NASA Approves Demonstration Flight for Circular DiskSats

NASA Approves Demonstration Flight for Circular DiskSats

SAN FRANCISCO — NASA has approved a demonstration flight for DiskSat, the thin round satellite designed by Aerospace Corp.

Aerospace Corp. engineers are building four DiskSats and a DiskSat Distributor, which they plan to send to low Earth orbit in 2024 to validate the technology.

“People ask me, ‘Can you really fly this? Can you keep it under attitude control? » SpaceNews. “It’s a very unsightly vehicle compared to other things that are traditionally driven. Can you do the thermal management so you don’t melt away harvesting all that solar energy?”

The one-meter-diameter DiskSats are 2.5 centimeters thick. With the vast surface area of ​​the solar panels, DiskSats could provide around 60-80 watts for the on-board electronics. A DiskSat with a rigid deployable solar panel provides an average onboard power of 100 to 160 watts.

Much of the power is likely to be harnessed for propulsion. During the demonstration mission, Aerospace plans to fly DiskSats into very low Earth orbit.

A pair of DiskSats, deployed from a rocket at an altitude of around 500 kilometers, will maneuver into an orbit of 250 kilometers. With propulsion to combat drag, mission planners intend to keep the DiskSats at this altitude for more than a week before moving them to a higher orbit.

The second pair of DiskSats will fly in an eccentric orbit with a perigee of less than 200 kilometers.

“The propulsion system has enough thrust to offset drag out to about 230 kilometers in a circular orbit,” Welle said. “But in elliptical orbit you can descend lower provided you have time at a higher altitude to do the drag makeup.”

At the end of April, Aerospace launched the 18-month development campaign for the DiskSat demonstration mission. No launcher has yet been identified.

At the Small Satellite Conference at Utah State University in August, Aerospace plans to showcase a DiskSat model.

“We’ll be happy to talk to anyone interested in flying a DiskSat,” Welle said. “We plan to develop a DiskSat standard, analogous to the cubesat standard. We will define the interface between the satellite and the launcher with the idea that it can be used in carpooling operations.

Aerospace engineers develop a dispenser to release the circular spacecraft.

“Long term, you can have flights with 20 DiskSats in a single dispenser,” Welle said. “We are developing a distribution mechanism that will release them one at a time with a reasonable delay in between to ensure separation between adjacent drives in the stack.”

Welle sees the main advantages of circular DiskSats over cubesats.

In terms of power, an eight kilogram DiskSat with a deployable panel can easily deliver 100 watts of average onboard power. To deliver the same power, a cubesat with deployable panels would weigh around 30 kilograms, Welle said.

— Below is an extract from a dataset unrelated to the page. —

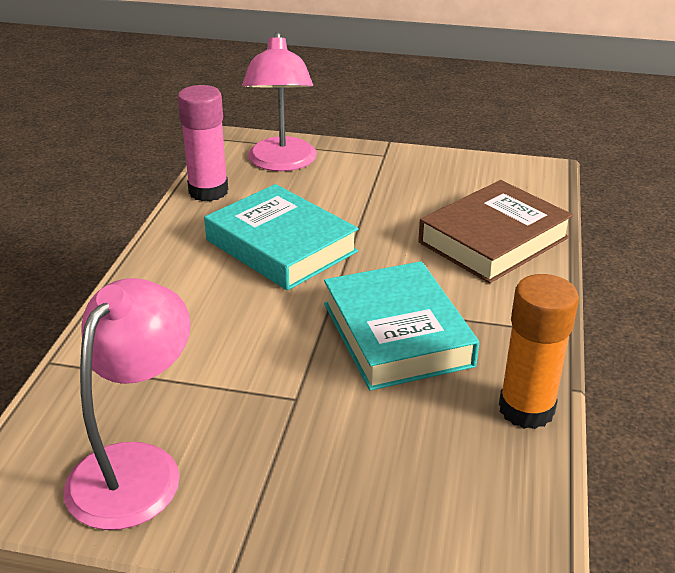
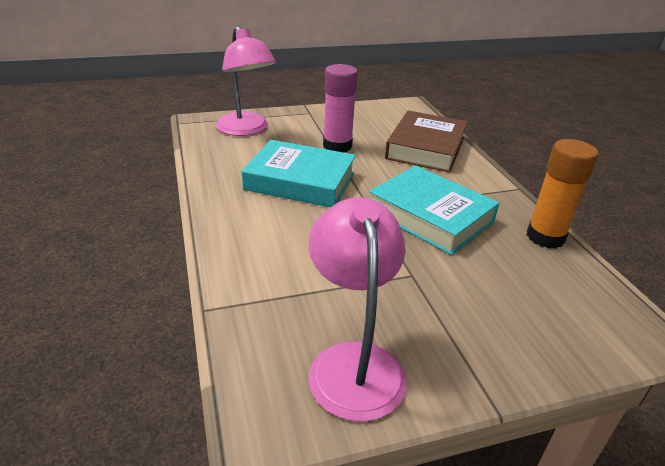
camera: 30 degrees left, 0 degrees up
(208, 191) = (211, 158): pink glue stick -> pink glue stick (337, 146)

With more power and less mass than cubesats, DiskSats could use electric propulsion to drastically alter their orbits. A 10 kilogram DiskSat could move, for example, from low Earth to geosynchronous or even lunar orbit.

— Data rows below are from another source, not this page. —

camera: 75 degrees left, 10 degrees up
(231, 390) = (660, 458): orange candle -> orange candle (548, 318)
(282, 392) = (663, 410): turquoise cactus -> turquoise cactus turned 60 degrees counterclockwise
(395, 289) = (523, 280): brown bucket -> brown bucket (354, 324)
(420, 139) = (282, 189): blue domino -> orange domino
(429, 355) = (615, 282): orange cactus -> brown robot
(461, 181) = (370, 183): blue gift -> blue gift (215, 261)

Additionally, the 2.5 centimeter edge of a DiskSat would encounter little atmospheric drag, which is why miniature satellites could operate at low altitudes. There is growing interest in very low orbits where sensors can collect high-resolution images of the Earth.

“Operating DiskSats within 300 kilometers is simple,” Welle said. “It gives you a whole new orbital regime that isn’t overpopulated by other satellites.”

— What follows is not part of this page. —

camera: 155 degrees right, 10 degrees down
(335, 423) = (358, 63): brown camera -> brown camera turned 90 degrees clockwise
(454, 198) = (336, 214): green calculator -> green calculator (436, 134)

DiskSats are lightweight composite structures with hollow interiors. Components can be distributed throughout the internal volume or grouped together in a central avionics bay.

“There’s a lot of volume that’s spread out and easily accessible,” Welle said. “It greatly simplifies the manufacturing process.”

Additionally, DiskSats in low Earth orbit are likely to re-enter the Earth’s atmosphere quickly after completing their missions. Without attitude control, a DiskSat orbiting 600 kilometers will re-enter the atmosphere for about two and a half years.

“If the attitude control system goes down, the satellite goes down,” Welle said. “It will increase drag by an order of magnitude.”